Using the abstract on essential fatty acid-deficient diets in rats, answer these questions:
1. In what month and year was it published?
2. What diet and oil were the healthy controls fed?
3. Which two markers were higher in the AA + DHA group than in the HCO group?

**Exercise passage:**
--- START ---
|Authors||Ling PR, Malkan A, Le HD, Puder M, Bistrian BR|
|Journal||Metab. Clin. Exp. Volume: 61 Issue: 3 Pages: 395-406|
|Publish Date||2012 Mar|
This study examined fatty acid profiles, triene-tetraene ratios (20:3n9/20:4n6), and nutritional and inflammatory markers in rats fed an essential fatty acid-deficient (EFAD) diet provided as 2% hydrogenated coconut oil (HCO) alone for 2 weeks or with 1.3 mg of arachidonic acid (AA) and 3.3 mg of docosahexaenoic acid (DHA) (AA + DHA) added to achieve 2% fat. Healthy controls were fed an AIN 93M diet (AIN) with 2% soybean oil. The HCO and AA + DHA diets led to significant reductions of linoleic acid, α-linolenic acid, and AA (20:4n6) and increases in Mead acid (20:3n9) in plasma and liver compared with the AIN diet; but the triene-tetraene levels remained well within normal. However, levels of 20:3n9 and 20:4n6 were lower in liver phospholipids in the AA + DHA than in HCO group, suggesting reduced elongation and desaturation in ω-9 and -6 pathways. The AA + DHA group also had significantly lower levels of 18:1n9 and 16:1n7 as well as 18:1n9/18:0 and 16:1n7/16:0 than the HCO group, suggesting inhibition of stearyl-Co A desaturase-1 activity. In response to lipopolysaccharide, the levels of tumor necrosis factor and interleukin-6 were significantly lower with HCO, reflecting reduced inflammation. The AA + DHA group had higher levels of IL-6 and C-reactive protein than the HCO group but significantly lower than the AIN group. However, in response to endotoxin, interleukin-6 was higher with AA + DHA than with AIN. Feeding an EFAD diet reduces baseline inflammation and inflammatory response to endotoxin long before the development of EFAD, and added AA + DHA modifies this response.
--- END ---
**Given data:**
--- START ---
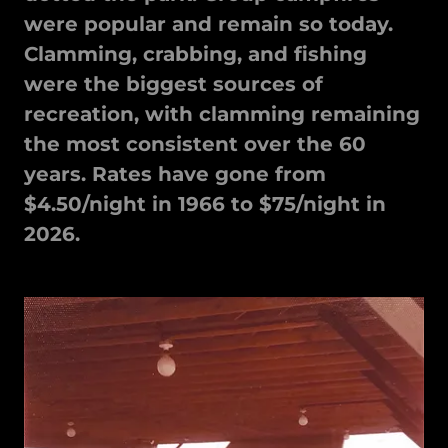
were popular and remain so today.
Clamming, crabbing, and fishing
were the biggest sources of
recreation, with clamming remaining
the most consistent over the 60
years. Rates have gone from
$4.50/night in 1966 to $75/night in
2026.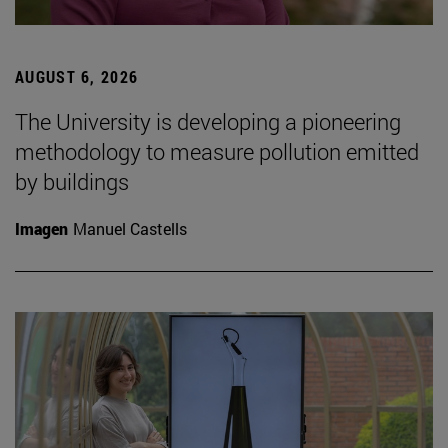
AUGUST 6, 2026
The University is developing a pioneering
methodology to measure pollution emitted
by buildings
Imagen
Manuel Castells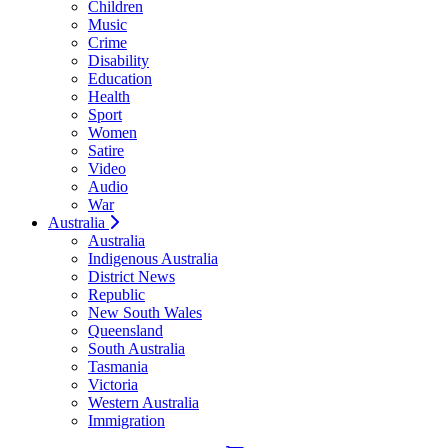
Children
Music
Crime
Disability
Education
Health
Sport
Women
Satire
Video
Audio
War
Australia
Australia
Indigenous Australia
District News
Republic
New South Wales
Queensland
South Australia
Tasmania
Victoria
Western Australia
Immigration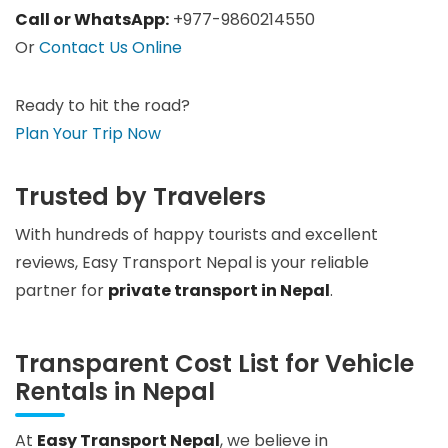
Call or WhatsApp:
+977-9860214550
Or
Contact Us Online
Ready to hit the road?
Plan Your Trip Now
Trusted by Travelers
With hundreds of happy tourists and excellent
reviews, Easy Transport Nepal is your reliable
partner for
private transport in Nepal
.
Transparent Cost List for Vehicle
Rentals in Nepal
At
Easy Transport Nepal
, we believe in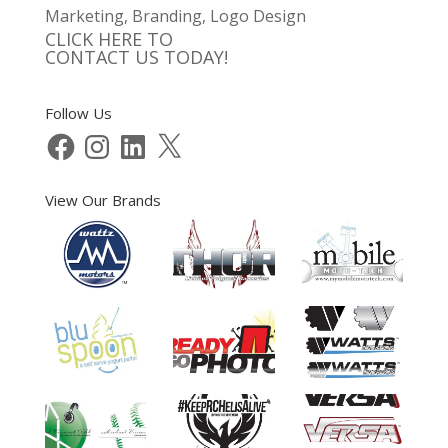
Marketing, Branding, Logo Design
CLICK HERE TO
CONTACT US TODAY!
Follow Us
Facebook
Instagram
LinkedIn
X
View Our Brands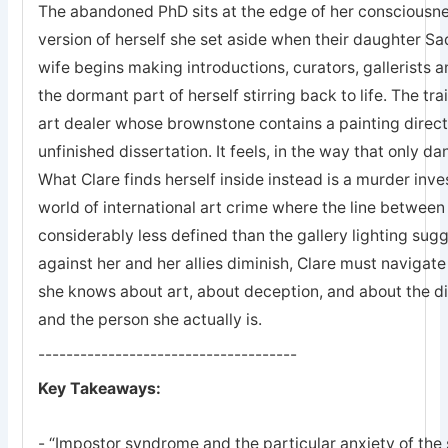
The abandoned PhD sits at the edge of her consciousne
version of herself she set aside when their daughter S
wife begins making introductions, curators, gallerists a
the dormant part of herself stirring back to life. The tra
art dealer whose brownstone contains a painting direct
unfinished dissertation. It feels, in the way that only da
What Clare finds herself inside instead is a murder inve
world of international art crime where the line between
considerably less defined than the gallery lighting su
against her and her allies diminish, Clare must navigate
she knows about art, about deception, and about the d
and the person she actually is.
-------------------------------------
Key Takeaways:
- “Impostor syndrome and the particular anxiety of the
--- END ---
**Exercise response:**
1. March 2012.
2. An AIN 93M diet with 2% soybean oil.
3. IL-6 (interleukin-6) and C-reactive protein.